Modernize existing x86_32 arch_{,try_}_cmpxchg64{,_local}() definitions
to follow the same structure as the definitions introduced by the
above commit.

No functional changes intended.

Signed-off-by: Uros Bizjak <ubizjak@gmail.com>
Cc: Thomas Gleixner <tglx@linutronix.de>
Cc: Ingo Molnar <mingo@kernel.org>
Cc: Borislav Petkov <bp@alien8.de>
Cc: Dave Hansen <dave.hansen@linux.intel.com>
Cc: "H. Peter Anvin" <hpa@zytor.com>
Cc: Peter Zijlstra <peterz@infradead.org>
---
 arch/x86/include/asm/cmpxchg_32.h | 179 +++++++++++++++++-------------
 1 file changed, 100 insertions(+), 79 deletions(-)

diff --git a/arch/x86/include/asm/cmpxchg_32.h b/arch/x86/include/asm/cmpxchg_32.h
index b5731c51f0f4..fe40d0681ea8 100644
--- a/arch/x86/include/asm/cmpxchg_32.h
+++ b/arch/x86/include/asm/cmpxchg_32.h
@@ -3,103 +3,124 @@
 #define _ASM_X86_CMPXCHG_32_H
 
 /*
- * Note: if you use set64_bit(), __cmpxchg64(), or their variants,
+ * Note: if you use __cmpxchg64(), or their variants,
  *       you need to test for the feature in boot_cpu_data.

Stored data
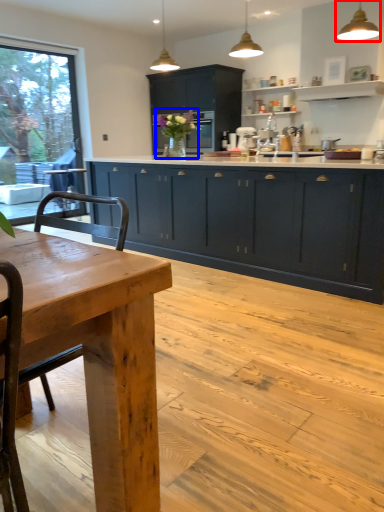
Question: Which of the following is the farthest to the observer, light fixture (highlighted by a red box) or floral arrangement (highlighted by a blue box)?

Choices:
 (A) light fixture
 (B) floral arrangement

Answer: (B)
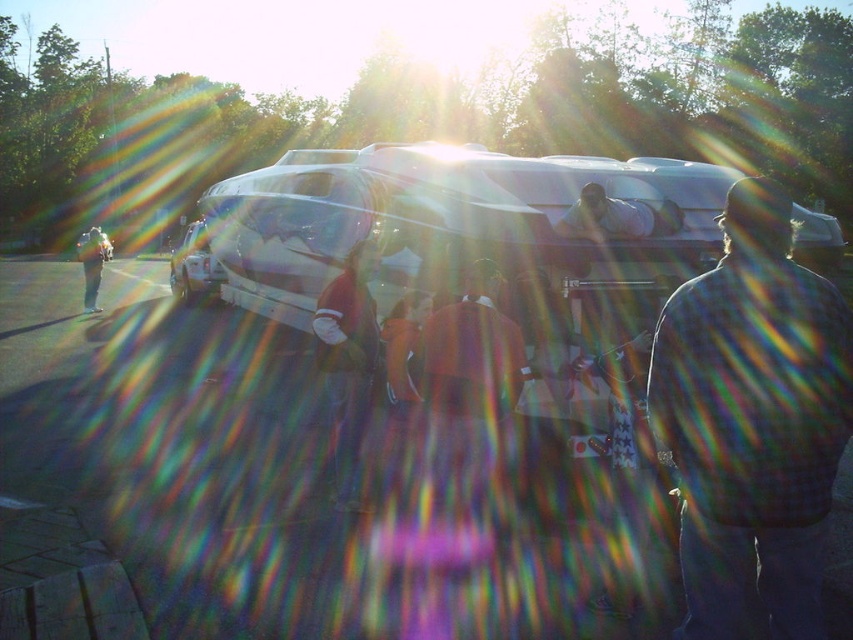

§ EXERCISE 1
Name every person listed on a Cc line in the cmpxchg64 patch.
§ EXERCISE 2
Pick up the cmpxchg64 patch right after its final line and keep writing it.
These entries are separate material, distinct from the cmpxchg64 patch.

§ EXERCISE RESULT 1
Thomas Gleixner, Ingo Molnar, Borislav Petkov, Dave Hansen, H. Peter Anvin, Peter Zijlstra

§ EXERCISE RESULT 2
  */
 
-#ifdef CONFIG_X86_CMPXCHG64
-#define arch_cmpxchg64(ptr, o, n)					\
-	((__typeof__(*(ptr)))__cmpxchg64((ptr), (unsigned long long)(o), \
-					 (unsigned long long)(n)))
-#define arch_cmpxchg64_local(ptr, o, n)					\
-	((__typeof__(*(ptr)))__cmpxchg64_local((ptr), (unsigned long long)(o), \
-					       (unsigned long long)(n)))
-#define arch_try_cmpxchg64(ptr, po, n)					\
-	__try_cmpxchg64((ptr), (unsigned long long *)(po), \
-			(unsigned long long)(n))
-#endif
+union __u64_halves {
+	u64 full;
+	struct {
+		u32 low, high;
+	};
+};
+
+#define __arch_cmpxchg64(_ptr, _old, _new, _lock)			\
+({									\
+	union __u64_halves o = { .full = (_old), },			\
+			   n = { .full = (_new), };			\
+									\
+	asm volatile(_lock "cmpxchg8b %[ptr]"				\
+		     : [ptr] "+m" (*(_ptr)),				\
+		       "+a" (o.low), "+d" (o.high)			\
+		     : "b" (n.low), "c" (n.high)			\
+		     : "memory");					\
+									\
+	o.full;								\
+})
 
-static inline u64 __cmpxchg64(volatile u64 *ptr, u64 old, u64 new)
+
+static __always_inline u64 __cmpxchg64(volatile u64 *ptr, u64 old, u64 new)
 {
-	u64 prev;
-	asm volatile(LOCK_PREFIX "cmpxchg8b %1"
-		     : "=A" (prev),
-		       "+m" (*ptr)
-		     : "b" ((u32)new),
-		       "c" ((u32)(new >> 32)),
-		       "0" (old)
-		     : "memory");
-	return prev;
+	return __arch_cmpxchg64(ptr, old, new, LOCK_PREFIX);
 }
 
-static inline u64 __cmpxchg64_local(volatile u64 *ptr, u64 old, u64 new)
+static __always_inline u64 __cmpxchg64_local(volatile u64 *ptr, u64 old, u64 new)
 {
-	u64 prev;
-	asm volatile("cmpxchg8b %1"
-		     : "=A" (prev),
-		       "+m" (*ptr)
-		     : "b" ((u32)new),
-		       "c" ((u32)(new >> 32)),
-		       "0" (old)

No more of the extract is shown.